The caricature of a witch as an ugly, stooped hag living in squalor took hold in the 16th century as witch trials became more common, perhaps because an economic downturn made older women, especially poverty stricken widows, more vulnerable. Before then witches were more often recorded as young, charismatic and noble. Broomsticks, appear in medieval illustrations but along with pointy hats do not become a must-have accessory for witches until around 1720.
In 1441 Eleanor Cobham, Duchess of Gloucester, was accused of witchcraft, including necromancy and raising the dead. It was said she had paid astrologers to foresee the king’s illness or death. Her fellow-witch Margery Jourdemayne was burned at the stake. Eleanor, who was wealthy and famous, was only made to do penance, parading through the streets in a white robe. Professor Gibson believes she may have inspired the fictional scheming noblewoman Cersei Lannister, in Game of Thrones.
Around the 16th century the stereotype of a witch - a repulsive, hobbling old woman – became popular. In 1584 Reginald Scot, a Kentish gentleman-farmer, wrote that a witch was likely to be: a woman who was “old, lame, blear-eyed, pale… and full of wrinkles; poor, sullen, superstitious”.

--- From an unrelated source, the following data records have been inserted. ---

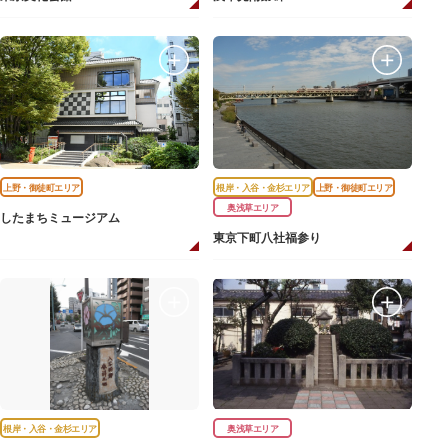
上野・御徒町エリア
根岸・入谷・金杉エリア
上野・御徒町エリア
奥浅草エリア
したまちミュージアム
東京下町八社福参り
根岸・入谷・金杉エリア
奥浅草エリア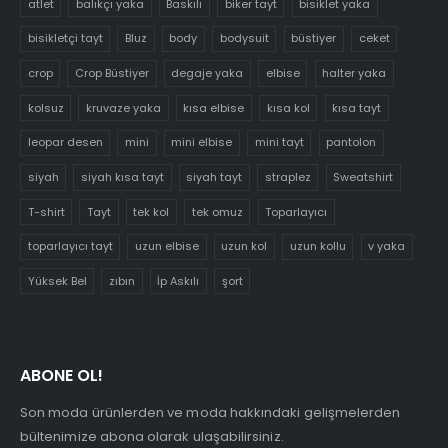
atlet
balıkçı yaka
Baskılı
biker tayt
bisiklet yaka
bisikletçi tayt
Bluz
body
bodysuit
büstiyer
ceket
crop
Crop Büstiyer
degaje yaka
elbise
halter yaka
kolsuz
kruvaze yaka
kısa elbise
kısa kol
kısa tayt
leopar desen
mini
mini elbise
mini tayt
pantolon
siyah
siyah kısa tayt
siyah tayt
straplez
Sweatshirt
T-shirt
Tayt
tek kol
tek omuz
Toparlayıcı
toparlayıcı tayt
uzun elbise
uzun kol
uzun kollu
v yaka
Yüksek Bel
zıbın
İp Askılı
şort
ABONE OL!
Son moda ürünlerden ve moda hakkındaki gelişmelerden
bültenimize abona olarak ulaşabilirsiniz.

By Victorian times - and often with American influence - artists had added pumpkins and broomsticks. The witch was becoming the Halloween caricature, represented by the Wicked Witches of the East and West in the 1939 film, the Wizard of Oz, and witch/queen in the 1937 film Snow White and the Seven Dwarfs.
During the First World War, however, radical women fighting for suffrage and women working in the war effort rediscovered witches and the witch was rehabilitated in the popular imagination. Novels at the time even depicted powerful young female witches from Britain and Germany holding magical battles with wands over London, Harry Potter style.
Stella Benson’s 1919 novel Living Alone featured a witch who made people's lives better – happier, more imaginative, freer. She lived alone too: that was a new thing for women. The heroine of the story, a bold and powerful witch fought a magical battle with a German witch in the air over London.
In 1926 Sylvia Townsend Warner wrote a novel, Lolly Willowes in which a woman becomes a witch as a way to escape from her controlling male relatives. She curses one of them to be stung by wasps, and makes a pact with the devil.
The witch in fiction evolved alongside perceptions of women. In the 1960s and early 1970s the witch in Bewitched was a charming housewife. The witches in Harry Potter had various roles and could be powerful and scary in their own right. So the old witch stereotype with black cat, pointy hat and broomstick is not the whole story of witches.
Between 50,000 and 200,000 people are estimated to have been executed as witches across Europe, mostly in the sixteenth and seventeenth centuries. The last Witchcraft Act was not repealed in England until 1951: it was used to prosecute spiritualist mediums and fortune-tellers.
Covens of ‘real’ witches are still found around Britain and around the world. Earlier this year, women calling themselves witches – including a ‘coven’ in New York city - put a spell on Donald Trump.